Andy McKay

Dec 22, 2011

django-statsd


A while ago Jeff Balogh and James Socol got statsd and graphite running for web development projects at Mozilla. They wrote some great code including pystatsd and commonware. This allows us at a glance to see what's going on in AMO and SUMO and whole host of other projects.

Since then graphite has become a key part of our process. I can't imagine running a large site without it. I started playing around with some tighter integration between Django and pystatsd a while back. That resulted in a pull request to pystatsd which James didn't want, he wanted to keep pystatsd Python only. Made sense, so then I wrote django-statsd which provides some optional deeper integration between Django and statsd.

To install add in INSTALLED_APPS:

django_statsd

You can now choose your client by configuring settings.py. By default statsd will send UDP packets on your development box. To turn that off use a null client, for example:

STATSD_CLIENT = 'django_statsd.clients.null'

You'd use django_statsd.clients.normal on your production boxes, or anything you want to measure.

This library includes a few useful ways of sending timings. I pulled the middleware out of the afore mentioned commonware (credit to James and Jeff for that) so that you can time every request in Django. That's as simple as:

        MIDDLEWARE_CLASSES = (
                'django_statsd.middleware.GraphiteRequestTimingMiddleware',
                'django_statsd.middleware.GraphiteMiddleware',
                ) + MIDDLEWARE_CLASSES

I included a couple of hairy monkey patches that allow you to time all db and cache calls. You can turn that on by doing the following:

        STATSD_PATCHES = [
                'django_statsd.patches.db',
                'django_statsd.patches.cache',
        ]

That would be nice to run on a dev or stage site where you can test performance metrics. You can of course send stats the boring old way:

        from django_statsd.clients import statsd
        statsd.incr('response.200')

And that's about it for sending data. If you have all the remaining pieces in place (namely pystatsd installed and configured and pointing to statsd and graphite) you should now have data coming in.

For development, there's some data that's going astray, namely these UDP packets. It would be nice to display that information. For that I integrated with django debug toolbar so that you can view the statsd data that would have been sent on that request.
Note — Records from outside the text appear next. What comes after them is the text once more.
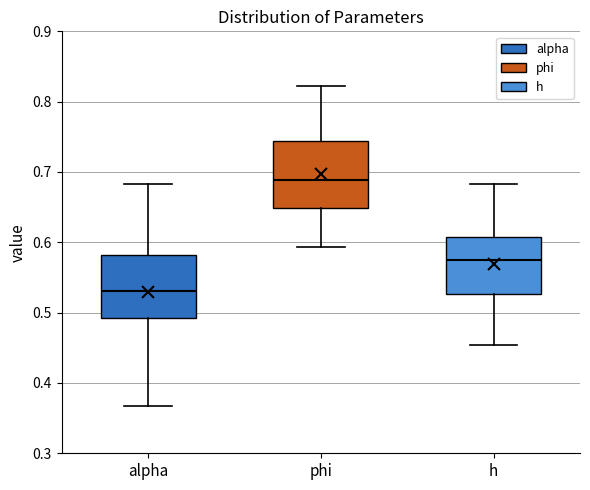

Reading left to right, read every box against the y-axis: the position of its median line, the range the box covers, and the ends of its whiskers. The values are not printed on the chart, so give them approximately, as read against the axis.

alpha: median 0.53, box 0.49 to 0.58, whiskers 0.37 to 0.68
phi: median 0.69, box 0.65 to 0.74, whiskers 0.59 to 0.82
h: median 0.58, box 0.53 to 0.61, whiskers 0.45 to 0.68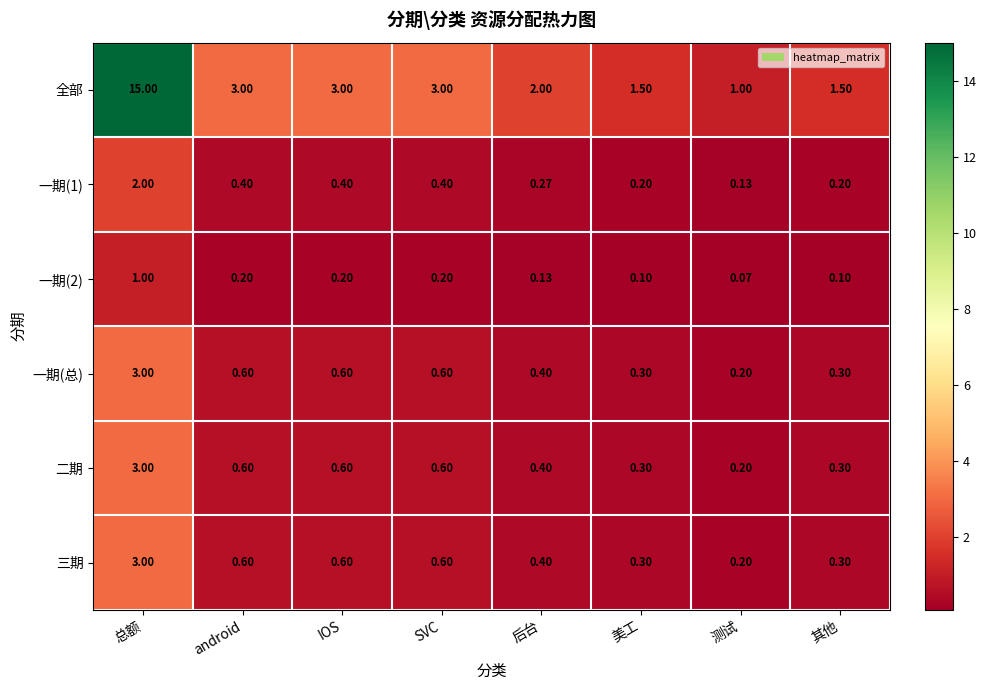

Which series has the widest spread of values?

全部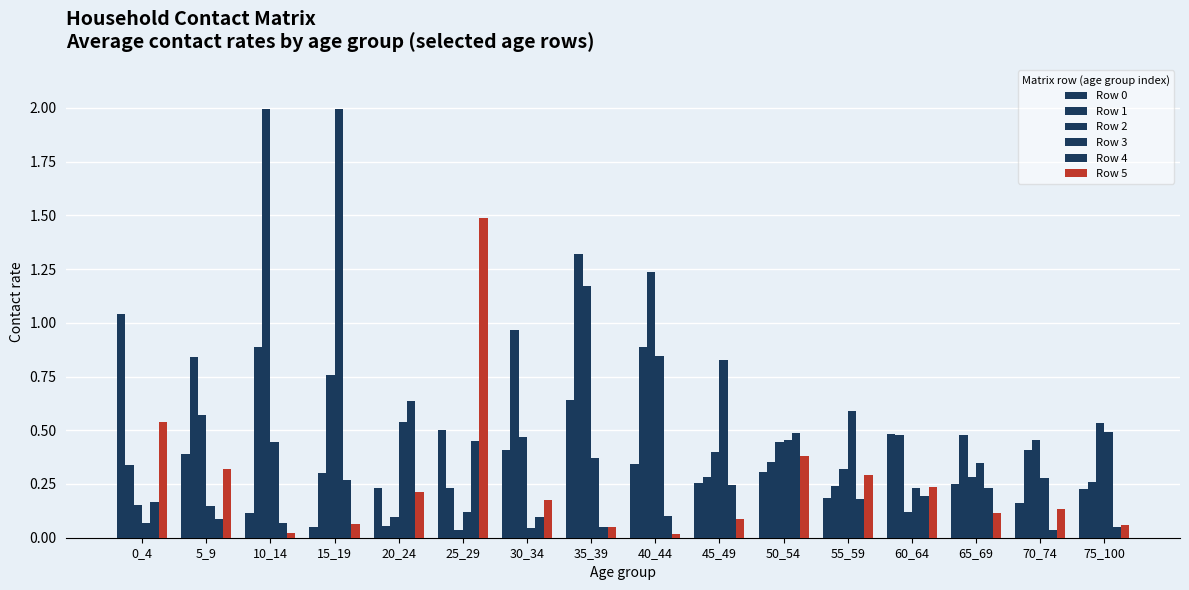

List the labels in order of Row 4 value, largest first.

20_24, 50_54, 25_29, 15_19, 45_49, 65_69, 60_64, 55_59, 0_4, 40_44, 30_34, 5_9, 10_14, 35_39, 75_100, 70_74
This configuration is a bit tricky but you'll need to change the following:

        MIDDLEWARE_CLASSES = (
             'debug_toolbar.middleware.DebugToolbarMiddleware',
             ...       
        ) + MIDDLEWARE_CLASSES

Note: this must go before the GraphiteMiddleware so that we've got the timing data in before we show the toolbar panel.

Add in the panel:

        DEBUG_TOOLBAR_PANELS = (
             ...
             'django_statsd.panel.StatsdPanel',
        )

Set the client:

        STATSD_CLIENT = 'django_statsd.clients.toolbar'

Now you can see your statsd timings in the toolbar. Here's an example with all the patches and middleware enabled

This shows you data locally which is useful, but does not aggregate it. That's not too useful for development boxes. The debug toolbar already shows you this information, what we want is the graphite aggregated on the server.

To link up to the data in graphite you can add some more configuration. The following is the internal mozilla configuration for addons.mozilla.org (this will not work for you).

        TOOLBAR_STATSD = {
                'graphite': 'https://graphite-phx.mozilla.org/render/',
                'roots': {
                        'timers': ['stats.timers.addons-dev', 'stats.timers.addons'],
                        'counts': ['stats.addons-dev', 'stats.addons']
                }
        }

And clicking on a key you'll get the data of that key on your live servers for example:

Plus this also saves you having to use the Graphite web api to find a graph and so on. When you are developing a page you can see how often that page is hit, how fast it is and so on, right from the toolbar.

That's it for now, but I hope to add some more tests and add timings for more things, including redis and urlconf.

Note: because django-statsd already existed on pypi, it's on pypi as django-statsd-mozilla so to install use: pip install django-statsd-mozilla.

Update: Sidnei da Silva has an awesome twisted client for statsd. He gave some pointers to speed up statsd. Connecting with old friends working on the same things again years later is pretty awesome.